Stated problem 1
In the blog post on Scala's Option and Haskell's Maybe types, which earlier programming language is named as the origin of "Option"?
Stated problem 2
Write the next part of the blog post on Scala's Option and Haskell's Maybe types, picking up right after its last line.

Text extract

------------

Friday, August 27, 2010

Why Scala's "Option" and Haskell's "Maybe" types will save you from null

Cedric Beust makes a bunch of claims in his post on Why Scala's "Option" and Haskell's "Maybe" types won't save you from null, commenters say he doesn't get it and he says nobody has argued with his main points. So I thought I'd do a careful investigation to see what, if anything, is being missed.

First, right off the top here: Scala has true blue Java-like null; any reference may be null. Its presence muddies the water quite a bit. But since Beust's article explicitly talks about Haskell he's clearly not talking about that aspect of Scala because Haskell doesn't have null. I'll get back to Scala's null at the end but for now pretend it doesn't exist.

Second, just to set the record straight: "Option" has roots in programming languages as far back as ML. Both Haskell's "Maybe" and Scala's "Option" (and F#'s "Option" and others) trace their ancestry to it.

Now, to the post.

First Objection

in practice, I find that hash tables allowing null values are rare to the point where this limitation has never bothered me in fifteen years of Java.

Really? Let me give one concrete example. You're writing a cache system (in the form of an associative map) in front of a persistent storage with nullable values. Question: how do you differentiate between "I haven't cached this value" from "I've cached the value and it was null in the database"? The answer is that you can't use "null" to mean both things, it's ambiguous. That may not "bother" Beust, but I find it irritating that you end up having to use two different mechanisms to say this in Java.

With Maybe/Option you just say that the map holds optional values. A fetch result of None/Nothing means you haven't put that key in your map. A result of Some(None)/Just Nothing means you've got the key but it maps to nothing, and a result of Some(value)/Just value means that the key is in the map and that there's a "real" value there in storage.

Save Me!

Back to Beust

The claim that Option eliminates NullPointerException is more outrageous and completely bogus. Here is how you avoid a null pointer exception with the Option class (from the blog):

val result = map.get( "Hello" )

------------

Data shown
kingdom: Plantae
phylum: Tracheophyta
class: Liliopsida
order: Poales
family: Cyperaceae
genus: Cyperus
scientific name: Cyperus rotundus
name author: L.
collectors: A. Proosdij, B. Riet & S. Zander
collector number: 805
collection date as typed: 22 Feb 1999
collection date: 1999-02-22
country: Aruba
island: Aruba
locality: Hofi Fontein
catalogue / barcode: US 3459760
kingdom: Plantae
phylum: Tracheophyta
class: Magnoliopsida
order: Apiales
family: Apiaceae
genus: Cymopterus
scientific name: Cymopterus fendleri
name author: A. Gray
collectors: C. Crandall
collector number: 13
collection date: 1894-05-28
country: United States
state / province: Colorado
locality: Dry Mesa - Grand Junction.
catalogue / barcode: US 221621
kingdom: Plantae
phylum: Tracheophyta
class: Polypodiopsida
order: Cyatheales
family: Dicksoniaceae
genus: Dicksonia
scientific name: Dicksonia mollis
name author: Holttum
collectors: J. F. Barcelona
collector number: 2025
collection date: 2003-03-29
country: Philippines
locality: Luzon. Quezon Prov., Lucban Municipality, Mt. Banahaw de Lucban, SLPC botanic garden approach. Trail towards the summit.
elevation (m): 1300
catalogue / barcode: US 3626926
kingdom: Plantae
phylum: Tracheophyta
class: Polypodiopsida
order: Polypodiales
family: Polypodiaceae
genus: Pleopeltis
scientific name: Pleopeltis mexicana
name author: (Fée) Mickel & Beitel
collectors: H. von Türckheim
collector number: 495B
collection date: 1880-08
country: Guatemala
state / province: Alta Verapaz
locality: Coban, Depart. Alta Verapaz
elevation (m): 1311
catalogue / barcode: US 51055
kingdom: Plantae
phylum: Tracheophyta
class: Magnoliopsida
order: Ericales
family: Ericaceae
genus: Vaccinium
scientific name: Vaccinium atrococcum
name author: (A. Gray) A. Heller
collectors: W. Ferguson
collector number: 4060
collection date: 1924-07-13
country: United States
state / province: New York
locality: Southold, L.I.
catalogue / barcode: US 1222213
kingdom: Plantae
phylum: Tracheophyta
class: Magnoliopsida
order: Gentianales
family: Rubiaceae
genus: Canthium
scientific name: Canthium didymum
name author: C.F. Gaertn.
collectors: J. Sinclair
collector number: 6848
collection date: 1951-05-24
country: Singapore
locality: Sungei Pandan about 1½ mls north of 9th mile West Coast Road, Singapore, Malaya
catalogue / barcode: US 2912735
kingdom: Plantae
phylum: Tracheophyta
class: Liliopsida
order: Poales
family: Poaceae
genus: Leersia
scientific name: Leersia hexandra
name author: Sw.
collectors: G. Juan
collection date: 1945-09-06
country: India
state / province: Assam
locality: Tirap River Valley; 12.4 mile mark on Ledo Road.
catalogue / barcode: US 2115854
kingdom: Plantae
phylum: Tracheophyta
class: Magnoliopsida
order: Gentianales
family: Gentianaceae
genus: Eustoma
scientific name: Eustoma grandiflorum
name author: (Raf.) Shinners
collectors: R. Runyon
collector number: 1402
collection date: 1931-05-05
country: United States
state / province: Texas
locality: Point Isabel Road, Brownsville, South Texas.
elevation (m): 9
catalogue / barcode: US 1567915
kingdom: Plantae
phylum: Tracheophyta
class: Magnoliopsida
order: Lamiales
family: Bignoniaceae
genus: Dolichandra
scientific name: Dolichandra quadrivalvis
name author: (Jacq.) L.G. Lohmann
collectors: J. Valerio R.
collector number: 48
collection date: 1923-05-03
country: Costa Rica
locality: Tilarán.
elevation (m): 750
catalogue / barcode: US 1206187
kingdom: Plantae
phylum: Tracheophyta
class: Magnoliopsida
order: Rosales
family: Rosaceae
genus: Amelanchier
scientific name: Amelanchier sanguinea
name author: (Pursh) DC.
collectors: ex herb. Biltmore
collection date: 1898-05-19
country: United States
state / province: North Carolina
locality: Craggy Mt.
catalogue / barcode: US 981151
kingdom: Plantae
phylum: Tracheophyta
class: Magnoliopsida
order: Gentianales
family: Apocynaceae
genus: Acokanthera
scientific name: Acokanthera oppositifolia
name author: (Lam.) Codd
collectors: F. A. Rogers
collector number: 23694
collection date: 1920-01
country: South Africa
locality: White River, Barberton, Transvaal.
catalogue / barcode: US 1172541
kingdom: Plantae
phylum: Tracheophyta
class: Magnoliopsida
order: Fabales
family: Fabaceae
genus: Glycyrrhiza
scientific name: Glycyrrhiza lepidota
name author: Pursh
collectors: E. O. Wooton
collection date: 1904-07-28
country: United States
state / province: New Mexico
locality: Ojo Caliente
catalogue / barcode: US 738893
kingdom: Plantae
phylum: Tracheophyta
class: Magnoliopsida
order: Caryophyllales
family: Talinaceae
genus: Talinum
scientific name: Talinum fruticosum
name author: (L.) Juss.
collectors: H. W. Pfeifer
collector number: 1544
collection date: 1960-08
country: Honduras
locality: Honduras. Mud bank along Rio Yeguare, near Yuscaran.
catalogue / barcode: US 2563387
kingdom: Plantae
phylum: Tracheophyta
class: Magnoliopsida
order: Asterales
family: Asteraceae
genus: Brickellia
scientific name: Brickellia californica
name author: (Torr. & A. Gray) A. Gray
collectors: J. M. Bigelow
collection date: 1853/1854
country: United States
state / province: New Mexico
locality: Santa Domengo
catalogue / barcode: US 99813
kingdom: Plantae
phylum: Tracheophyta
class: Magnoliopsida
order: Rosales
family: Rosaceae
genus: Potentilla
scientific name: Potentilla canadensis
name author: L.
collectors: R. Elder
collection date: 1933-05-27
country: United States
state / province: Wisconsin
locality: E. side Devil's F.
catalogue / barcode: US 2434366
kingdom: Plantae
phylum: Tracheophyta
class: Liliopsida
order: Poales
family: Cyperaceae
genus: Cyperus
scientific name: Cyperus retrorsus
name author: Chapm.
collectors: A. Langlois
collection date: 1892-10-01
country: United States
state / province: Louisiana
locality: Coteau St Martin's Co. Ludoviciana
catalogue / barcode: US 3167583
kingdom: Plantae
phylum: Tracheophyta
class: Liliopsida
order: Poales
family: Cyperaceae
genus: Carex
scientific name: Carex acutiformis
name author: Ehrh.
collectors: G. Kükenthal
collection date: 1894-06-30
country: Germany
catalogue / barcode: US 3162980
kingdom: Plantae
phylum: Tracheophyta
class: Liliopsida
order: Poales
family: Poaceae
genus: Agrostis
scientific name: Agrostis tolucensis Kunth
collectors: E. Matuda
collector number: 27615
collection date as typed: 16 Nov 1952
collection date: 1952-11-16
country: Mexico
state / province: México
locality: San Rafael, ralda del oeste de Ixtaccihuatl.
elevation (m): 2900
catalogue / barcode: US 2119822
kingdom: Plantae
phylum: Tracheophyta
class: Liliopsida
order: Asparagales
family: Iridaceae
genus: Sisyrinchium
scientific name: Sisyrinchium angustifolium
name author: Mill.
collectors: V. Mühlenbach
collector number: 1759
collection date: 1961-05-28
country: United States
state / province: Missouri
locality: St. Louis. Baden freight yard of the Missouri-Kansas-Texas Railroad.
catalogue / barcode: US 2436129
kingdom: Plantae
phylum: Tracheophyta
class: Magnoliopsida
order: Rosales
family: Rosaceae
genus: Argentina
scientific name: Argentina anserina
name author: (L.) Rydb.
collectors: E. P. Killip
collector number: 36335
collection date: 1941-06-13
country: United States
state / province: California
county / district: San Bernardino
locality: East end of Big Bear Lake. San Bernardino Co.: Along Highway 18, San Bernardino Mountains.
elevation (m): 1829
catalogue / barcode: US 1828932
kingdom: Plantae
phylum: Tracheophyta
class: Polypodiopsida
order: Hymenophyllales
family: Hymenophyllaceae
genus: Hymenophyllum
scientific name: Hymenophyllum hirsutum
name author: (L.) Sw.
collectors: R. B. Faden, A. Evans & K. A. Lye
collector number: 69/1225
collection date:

------------

Exercise answer 1
ML

Exercise answer 2
 
result match {
  case None => print "No key with that name!"
  case Some(x) => print "Found value" + x
}

See what's going on here? You avoid a NullPointerException by... testing against null, except that it's called None. What have we gained, exactly?

Here, is, IMHO the heart of what people are arguing with Beust about. He thinks this code is no different from the kind of "if (result == null)" code you write in Java. Sure, identical. Except for one, huge, glaring, major, stab you in the face difference: in Java the type system says Map<T>#get will return a T. It doesn't say it MIGHT return a T. That's left to the documentation where it's out of reach for the compiler. Here in Java.

Map<String, Integer> myStuff = new HashMap<String, Integer()>;
myStuff.put("hello", 42);
int result = myStuff.get("goodbye") * 2; // runtime NPE

Java NPEs when you try to use the result of the fetch. On the other hand, when you use a Scala map you get an Option[T] while Haskell's says it returns a Maybe t. The type system says you can't use the underlying value directly. Here's me trying to pull something from a map and manipulate it directly in both Haskell

mystuff = fromList[("hello", 42)]
result = (lookup "goodbye" myStuff) * 2 -- compile time error

And Scala

val myStuff = Map("hello" -> 42)
val result = (myStuff get "goodbye") * 2 // compile time error

In both cases I get a static error.

Now...there are a lot of (IMHO crappy) debates on static vs dynamic typing. But one thing must be very clear: the two situations are at least different. This isn't the same as a Java NPE (or the equivalents in Ruby/Python/whatever). Option/Maybe tell the static type system that you may or may not have what you're looking for.

Blowups Can Happen

Onward.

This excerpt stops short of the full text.